Cuba traverse actuellement une crise énergétiques. Privée à la fois d’essence et d’électricité, l’île est pratiquement à l’arrêt, conséquence directe de la rupture de son approvisionnement en pétrole en provenance du Venezuela, sous l’effet des pressions exercées par les États-Unis. L’information est rapportée par Franceinfo ce 10 février.
Dans la capitale, La Havane, l’obtention de carburant est devenue une épreuve de longue haleine. Des files interminables se forment devant les stations-service, où les automobilistes patientent parfois des heures, dans l’espoir d’obtenir quelques litres d’essence.
Cette pénurie de carburant s’accompagne de coupures d’électricité de plus en plus fréquentes, ce qui plonge de nombreux quartiers dans le noir.
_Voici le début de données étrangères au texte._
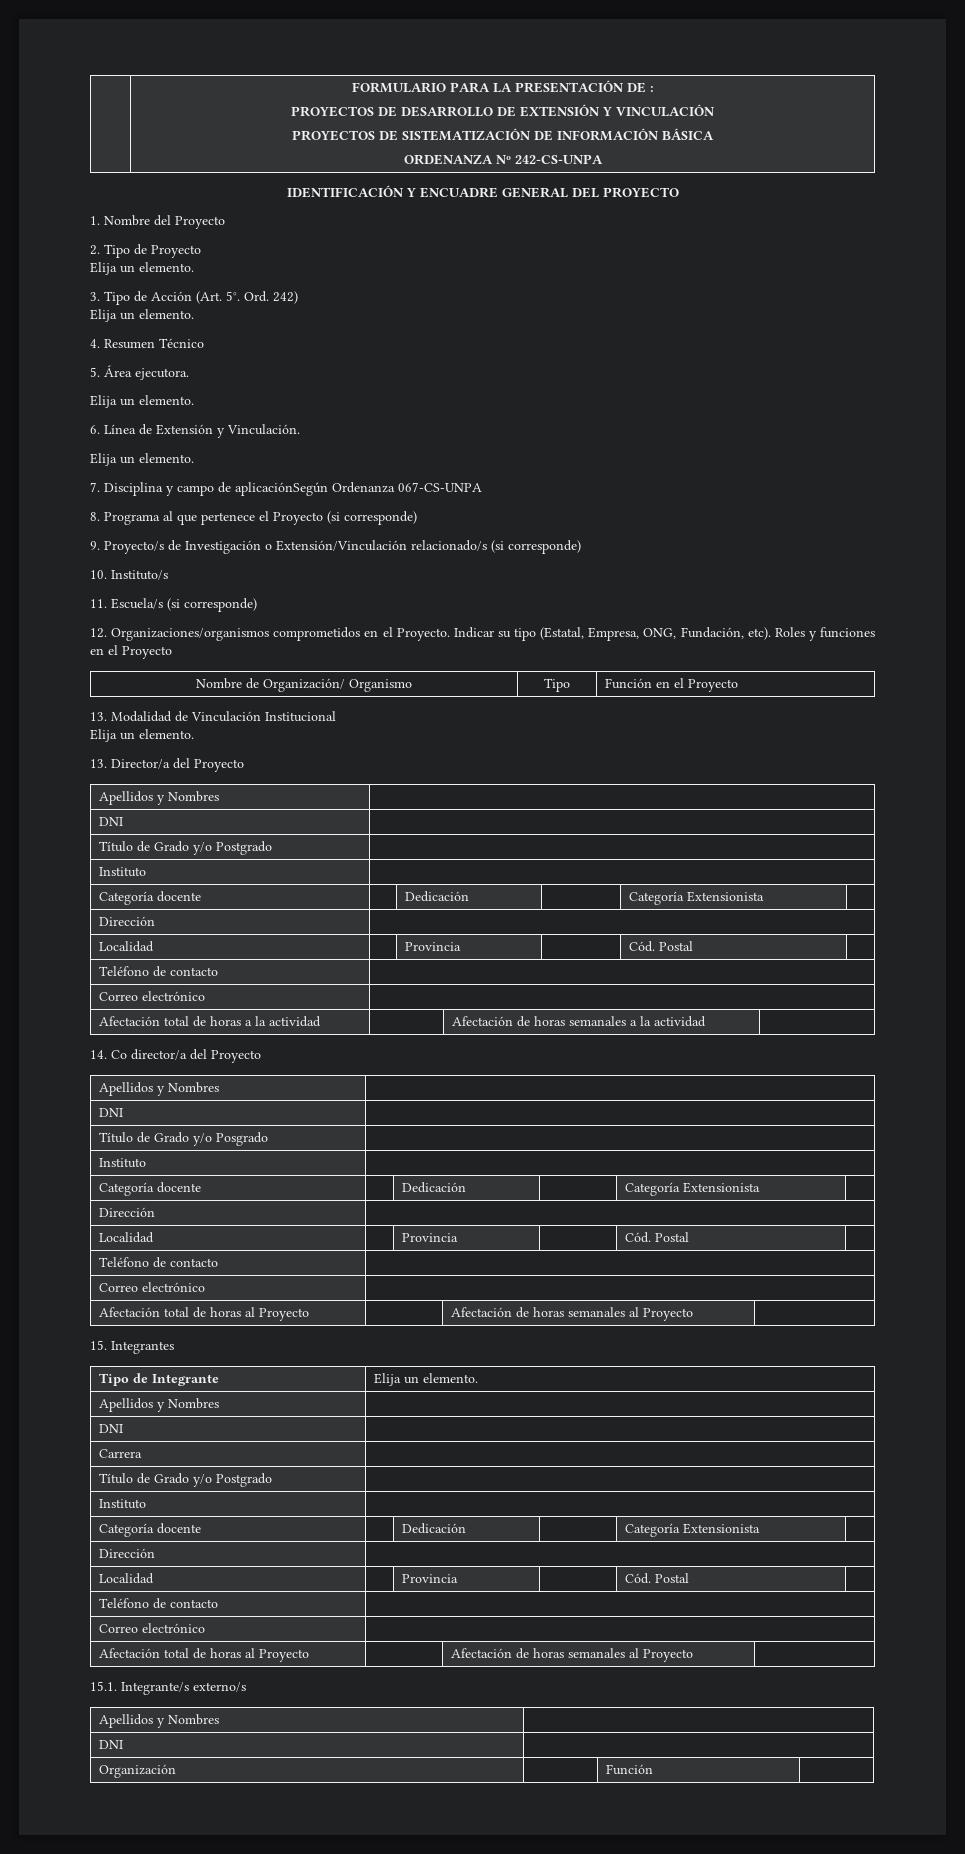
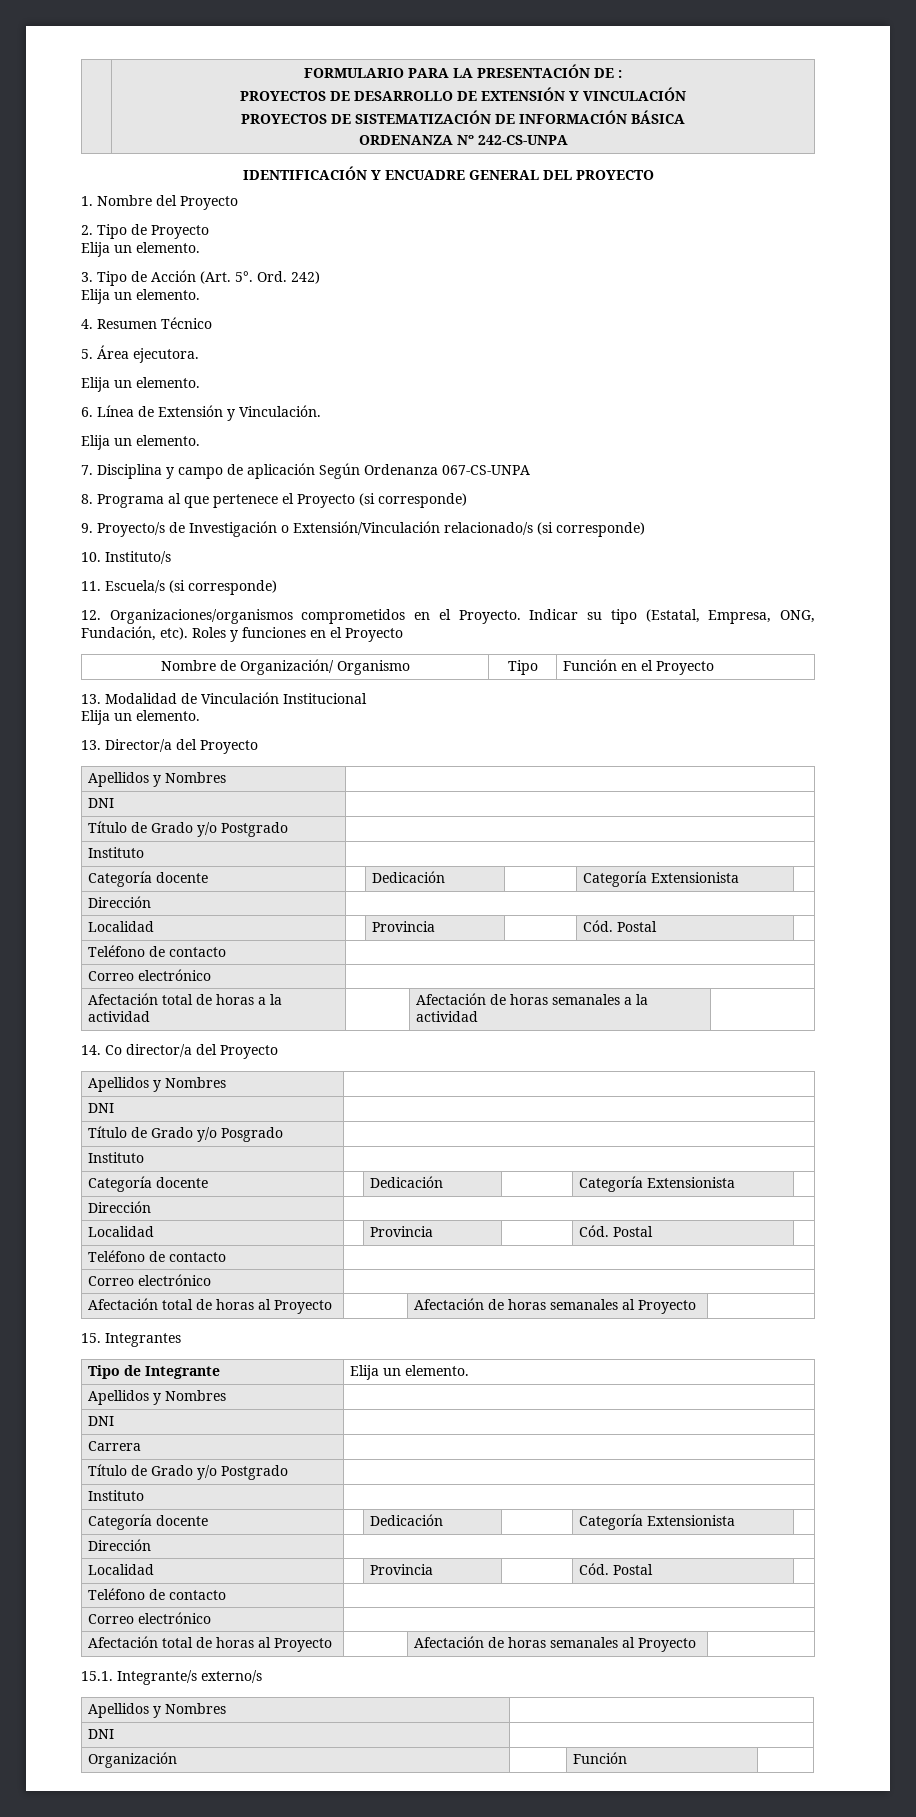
[235,482,328,496] aplicaciónSegún -> [247,463,360,479] aplicación Según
Face à cette situation, les habitants sont contraints de s’éclairer à la bougie ou de recourir au bois pour se chauffer, alors même que les températures ont frôlé zéro degré la semaine dernière.
Pour tenter de limiter les déplacements et réduire la pression sur les transports publics, les autorités ont décrété une semaine de travail de quatre jours dans les administrations, favorisé le télétravail et ordonné la fermeture partielle des écoles.
Jusqu’à récemment, une grande partie du carburant consommé à Cuba provenait du Venezuela. Mais cette source s’est tarie après la décision américaine de couper cette ligne d’approvisionnement, à la suite de l’enlèvement du président vénézuélien Nicolas Maduro au début du mois de janvier. Depuis, le président américain Donald Trump affiche clairement sa volonté de faire chuter le régime communiste cubain.
Face à cette pression croissante, La Havane tente d’ouvrir la voie du dialogue. « Nous sommes ouverts à la discussion avec les États-Unis. À quelles conditions ? Sans pression, car on ne dialogue pas sous pression », a affirmé le président cubain Miguel Diaz-Canel.
Au-delà de la vie quotidienne des Cubains, cette crise énergétique pourrait rapidement affecter un secteur vital pour l’économie nationale : le tourisme. Les autorités ont en effet annoncé qu’elles ne seraient bientôt plus en mesure de ravitailler en carburant les avions des compagnies aériennes internationales atterrissant sur l’île.